Thursday, July 22, 2010

This Is Going To Be A Slow Day

Because I have been so often referring to the novel I am writing, a reader recently asked me, "What is your novel about?"

I prefer not to discuss the specifics, but, in general, the story reflects the question...

Quis custodiet ipsos custodes?

And yes I am being intentionally circumspect.

. . .

This morning, as I do every morning, I read the brief daily offering from The Writer's Almanac and discovered the following interesting item:

When Tom Robbins writes, he has breakfast and lights up a cigar, and then he works on a sentence until he considers it absolutely perfect.Sometimes that takes a whole day. Once he decides that it's perfect, he moves on, and once he has a page finished, he won't rewrite it. He said, "I like painting myself in corners and seeing if I can get out."

That's one method that some authors employ, I've heard. It does seem to me that doing this would be prohibitively time consuming.

But, whatever works . . . right?

. . .

Just after the sun rose over the Santa Catalina mountains I marveled at the shifting play of light that painted each mountain peak with contrasting colors and subtle light-to-dark graduations evoked by the movement of denser and denser clouds drifting across the often-bleak mounainscape.

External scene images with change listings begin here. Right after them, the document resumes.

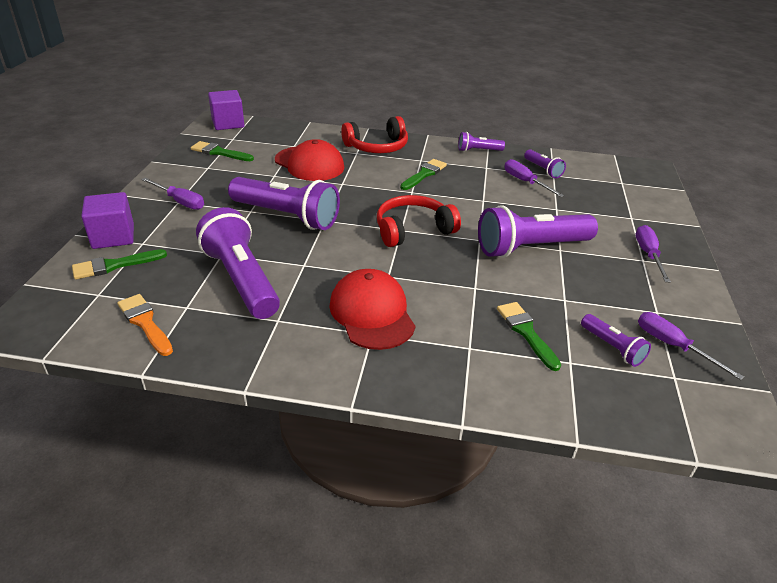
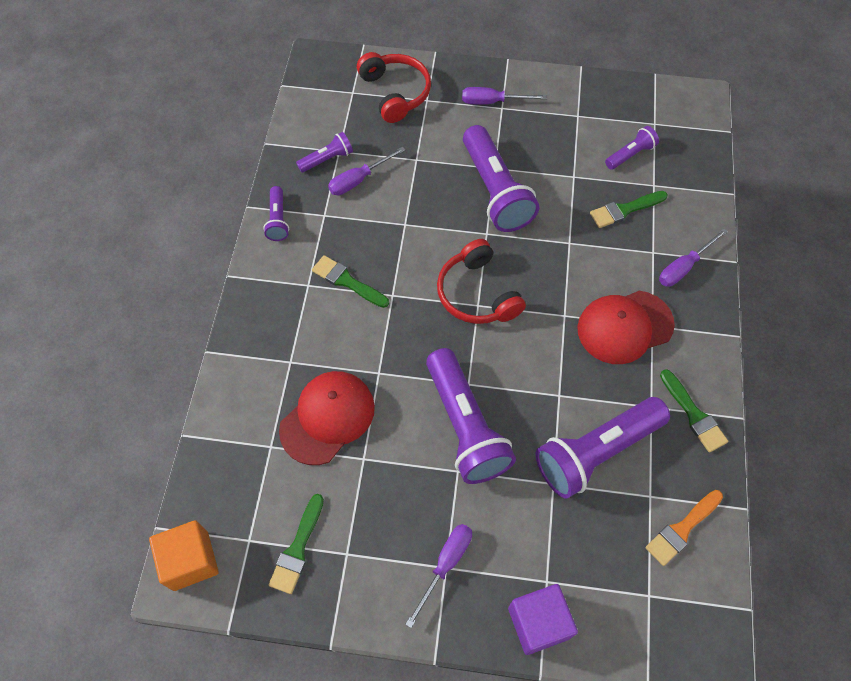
camera: 90 degrees left, 25 degrees up
green brush [72,249,167,280] -> green brush moved to [660,369,728,452]
purple cube [208,90,245,130] -> orange cube [149,520,219,591]
purple flashlight [228,177,340,230] -> purple flashlight turned 135 degrees clockwise [426,348,516,484]
red headphones [341,116,408,153] -> red headphones moved to [357,52,431,123]
purple screwdriver [638,312,744,380] -> purple screwdriver moved to [659,228,728,287]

I snapped a boatload of pictures but none of them accurately depicted the actual gradations that my brain registered from the impulses transmitted from my eyes.

Five of them came close, so I am including them below:

1.

. . .

2.

. . .

3.

. . .

4.

. . .

5.

. . .

The clouded sky and mountain scape below it seem to echo the changing intensities of my alternately darkening and lightening moods this morning.

. . .

Now I'm off to check my Powerball lottery ticket selections with the posted winning numbers.

. . .

1 comment:

  1. Just my experience, mind you, but perfecting as you go is no more time-consuming than perfecting after all is written. A matter of sequence, that's all.

    Some of us cannot abide so-called first drafts of even one sentence (writing is a poetic art for us). Heck, I re-wrote this brief comment several times as I composed it.

    In any event, computerized word processing prevents anyone from knowing who fiddled with what and when.

    By the way, I enjoyed your use of a well-known Latin phrase. Not so circumspect as one might think, however, especially not for those of us who have read your work for a considerable length of time.

    I'm counting on you to accomplish what I cannot.

    May the plot be with you, but may the characters supersede their actions.